§ Task details
Where an image occurs, skip it and print the rest of the records verbatim.

══════

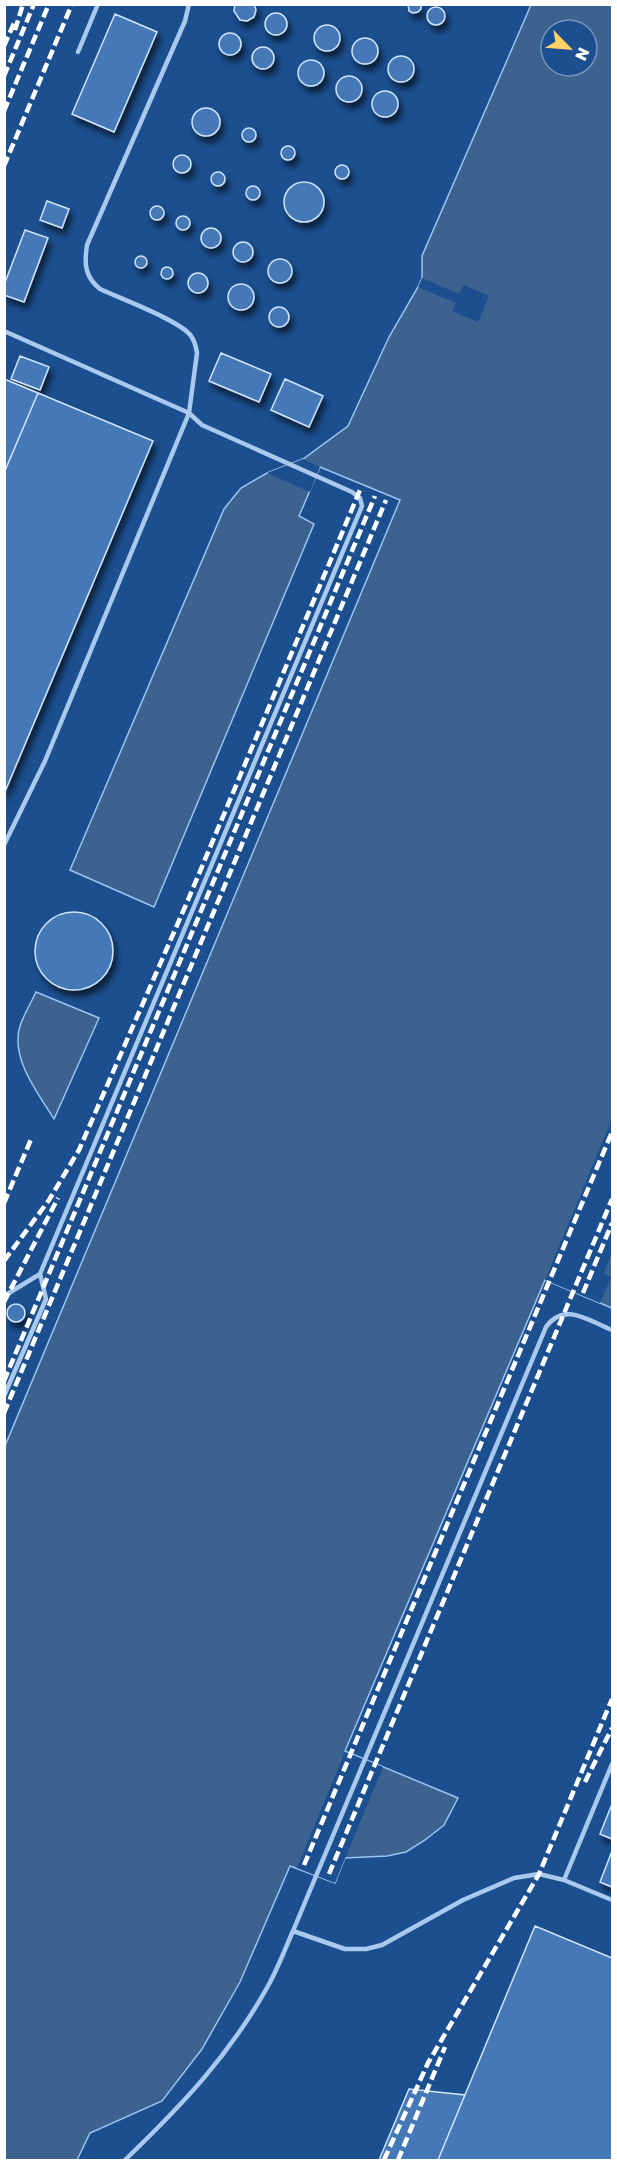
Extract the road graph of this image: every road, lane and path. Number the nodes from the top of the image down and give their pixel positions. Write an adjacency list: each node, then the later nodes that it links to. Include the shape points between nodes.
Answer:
1 (98, 4): 3 (lane)
2 (189, 4): 5 (lane, via 87,245 85,259 91,282 100,289 178,325 192,336 197,353)
3 (78, 52)
4 (4, 332): 5 (lane)
5 (189, 413): 6 (lane, via 45,760); 7 (lane, via 202,425 352,492 360,498 362,506)
6 (4, 845)
7 (40, 1274): 8 (lane); 10 (lane, via 46,1299)
8 (4, 1296)
9 (612, 1330): 14 (lane, via 562,1312 546,1327)
10 (4, 1396)
11 (612, 1764): 12 (lane)
12 (564, 1880): 13 (lane); 14 (lane, via 539,1874 514,1878 463,1900 382,1945 366,1949 345,1949)
13 (612, 1900)
14 (293, 1931): 15 (lane, via 269,1984 216,2066)
15 (125, 2160)

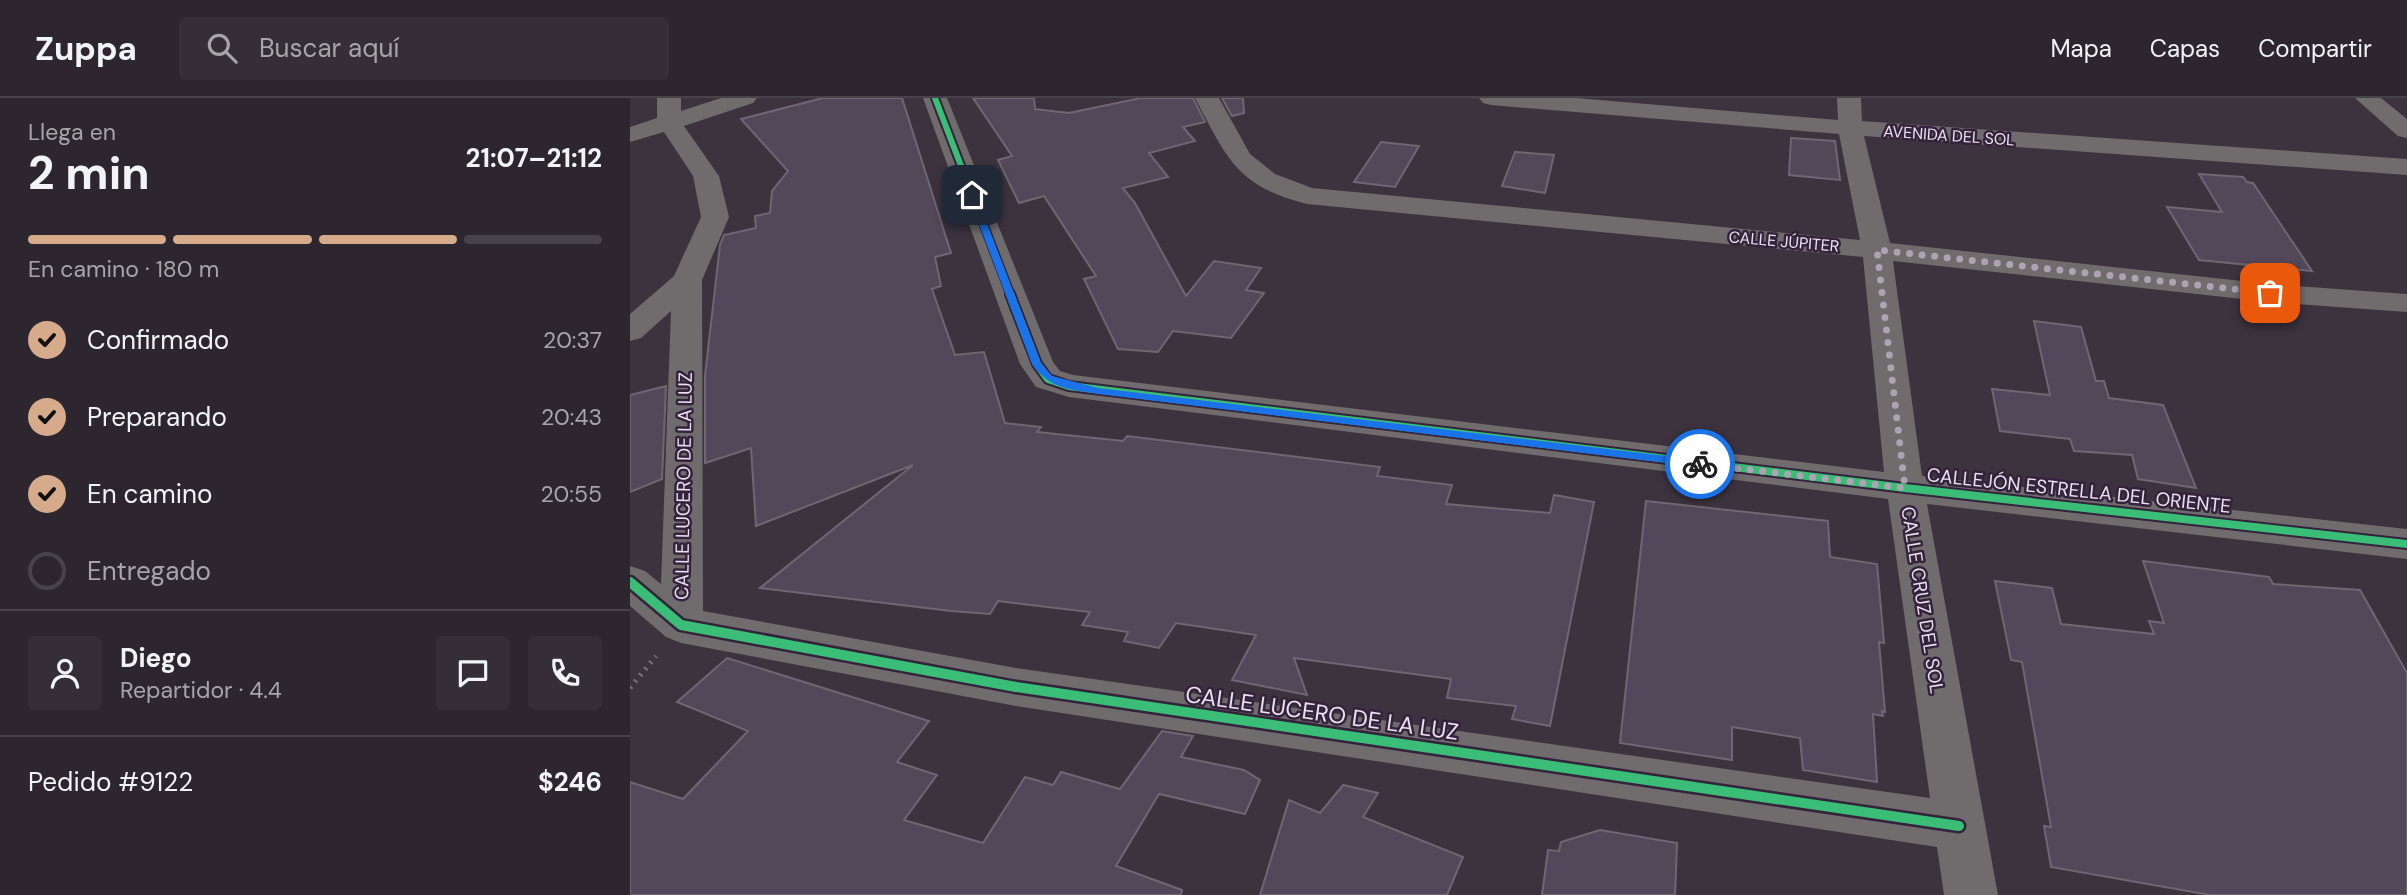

══════

§ Finished task
Extract the road graph of this image: every road, lane and path. Number the nodes from the top of the image down and give their pixel positions. Write an adjacency list: each node, then the later nodes that it links to. Include the shape points between nodes.
Answer:
1 (98, 4): 3 (lane)
2 (189, 4): 5 (lane, via 87,245 85,259 91,282 100,289 178,325 192,336 197,353)
3 (78, 52)
4 (4, 332): 5 (lane)
5 (189, 413): 6 (lane, via 45,760); 7 (lane, via 202,425 352,492 360,498 362,506)
6 (4, 845)
7 (40, 1274): 8 (lane); 10 (lane, via 46,1299)
8 (4, 1296)
9 (612, 1330): 14 (lane, via 562,1312 546,1327)
10 (4, 1396)
11 (612, 1764): 12 (lane)
12 (564, 1880): 13 (lane); 14 (lane, via 539,1874 514,1878 463,1900 382,1945 366,1949 345,1949)
13 (612, 1900)
14 (293, 1931): 15 (lane, via 269,1984 216,2066)
15 (125, 2160)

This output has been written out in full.